Zarlink is a fables semiconductor firm which outsources the fabrication of its designs to other electronics manufacturers. Its chips are used in wireless and wireline routers, base stations, radio network controllers and aggregation transmission equipment from some of the biggest telecommunications equipment makers including Alcatel-Lucent, Nokia Siemens Networks, LM Ericsson [Nasdaq: ERIC], Huawei Technologies Co.
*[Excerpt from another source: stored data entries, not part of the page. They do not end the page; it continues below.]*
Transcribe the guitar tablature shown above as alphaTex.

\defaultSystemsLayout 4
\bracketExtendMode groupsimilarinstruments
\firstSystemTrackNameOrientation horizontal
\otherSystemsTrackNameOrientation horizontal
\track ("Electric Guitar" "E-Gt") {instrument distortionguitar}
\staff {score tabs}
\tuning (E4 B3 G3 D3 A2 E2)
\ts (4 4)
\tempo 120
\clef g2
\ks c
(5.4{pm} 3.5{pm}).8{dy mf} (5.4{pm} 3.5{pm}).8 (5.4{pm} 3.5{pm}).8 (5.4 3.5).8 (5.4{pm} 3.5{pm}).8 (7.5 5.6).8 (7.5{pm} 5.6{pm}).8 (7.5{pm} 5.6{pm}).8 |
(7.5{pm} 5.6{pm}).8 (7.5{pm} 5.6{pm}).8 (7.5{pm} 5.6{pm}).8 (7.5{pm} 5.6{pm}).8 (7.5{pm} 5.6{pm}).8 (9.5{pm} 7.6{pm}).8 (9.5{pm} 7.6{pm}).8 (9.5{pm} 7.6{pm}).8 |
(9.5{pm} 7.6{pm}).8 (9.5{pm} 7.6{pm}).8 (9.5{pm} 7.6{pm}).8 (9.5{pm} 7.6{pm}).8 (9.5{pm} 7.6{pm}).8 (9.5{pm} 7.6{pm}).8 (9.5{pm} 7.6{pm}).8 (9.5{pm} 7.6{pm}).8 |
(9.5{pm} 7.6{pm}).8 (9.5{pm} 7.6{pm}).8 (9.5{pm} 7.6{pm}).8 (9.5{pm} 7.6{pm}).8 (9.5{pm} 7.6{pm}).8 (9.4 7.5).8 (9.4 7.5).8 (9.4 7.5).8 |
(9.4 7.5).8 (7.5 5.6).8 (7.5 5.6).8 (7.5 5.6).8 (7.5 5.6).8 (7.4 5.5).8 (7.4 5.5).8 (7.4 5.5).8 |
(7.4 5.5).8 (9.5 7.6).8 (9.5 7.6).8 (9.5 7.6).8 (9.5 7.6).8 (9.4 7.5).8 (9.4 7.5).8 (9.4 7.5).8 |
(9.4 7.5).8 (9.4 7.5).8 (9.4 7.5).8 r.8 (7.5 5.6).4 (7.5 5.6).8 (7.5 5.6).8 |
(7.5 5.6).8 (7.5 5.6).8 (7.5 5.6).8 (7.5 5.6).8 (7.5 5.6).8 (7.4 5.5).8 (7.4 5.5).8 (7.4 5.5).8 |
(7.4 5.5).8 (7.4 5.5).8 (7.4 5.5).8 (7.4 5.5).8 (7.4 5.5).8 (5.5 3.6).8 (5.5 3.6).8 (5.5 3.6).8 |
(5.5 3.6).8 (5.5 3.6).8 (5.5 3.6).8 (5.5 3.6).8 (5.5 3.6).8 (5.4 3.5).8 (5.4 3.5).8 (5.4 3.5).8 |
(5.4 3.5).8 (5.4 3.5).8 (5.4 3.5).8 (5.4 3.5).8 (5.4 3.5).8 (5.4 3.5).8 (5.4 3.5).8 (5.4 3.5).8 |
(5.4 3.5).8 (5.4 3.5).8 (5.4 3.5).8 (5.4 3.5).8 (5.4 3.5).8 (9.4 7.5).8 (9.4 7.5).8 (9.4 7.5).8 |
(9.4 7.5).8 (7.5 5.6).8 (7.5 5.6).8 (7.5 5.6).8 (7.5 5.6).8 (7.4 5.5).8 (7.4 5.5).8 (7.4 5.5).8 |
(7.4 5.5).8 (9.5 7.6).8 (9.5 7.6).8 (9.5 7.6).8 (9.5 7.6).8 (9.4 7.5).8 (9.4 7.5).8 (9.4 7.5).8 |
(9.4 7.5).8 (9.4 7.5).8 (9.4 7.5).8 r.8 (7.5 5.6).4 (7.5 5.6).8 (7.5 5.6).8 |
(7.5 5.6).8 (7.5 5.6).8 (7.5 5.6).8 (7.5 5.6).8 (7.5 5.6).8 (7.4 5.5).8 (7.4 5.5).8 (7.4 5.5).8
Its other major line of business is chipsets for implantable wireless medical devices.
To shareholders Chowaniec and Tanner painted a bright picture of the company, which one institutional shareholder said “was looking pretty bleak a few years ago.”
Zarlink has since turned away from legacy chips and more towards timing chipsets for wireless equipment, for gateways used to extend fibre optic telecom networks to residences and for medical wireless gear.
Among the potential uses for the medical wireless technology are deep brain stimulation and the treatment of diseases like Parkinson’s epilepsy and diabetes, Tanner told shareholders. Such products, developed by others, have a long lead time, he cautioned, but once on the market their revenues “are like an annuity” that, if successful, can go on for as long as 10 years.
Revenues from the wireless timing products were up 39 per cent and wireline circuit revenue (which includes the gateway products) up 34 per cent for the fiscal year that ended March 25, Chowaniec told shareholders, while revenue from the medical wireless products is starting to grow. Total revenue was up 13 per cent to US$230 million for the fiscal year.
“Overall this is a picture of a healthy company,” he said.
That’s one reason why Microsemi wants it.
However, Zarlink’s first quarter numbers released earlier Wednesday showed net income had dropped to US$2.3 million from US$16.9 million from the previous quarter and US$10.2 million from the same period a year ago. (Zarlink reports in US dollars.). Revenue was up slightly to US$55.4 million compared to $54.8 million in the fourth quarter.
Looking into the second quarter, Tanner cautioned there “headwinds” because of equipment supply problems due to the earthquake in Japan. But he expects strong growth later in the year.
American wireless carriers, he said, are “spending aggressively” to expand their wireless networks.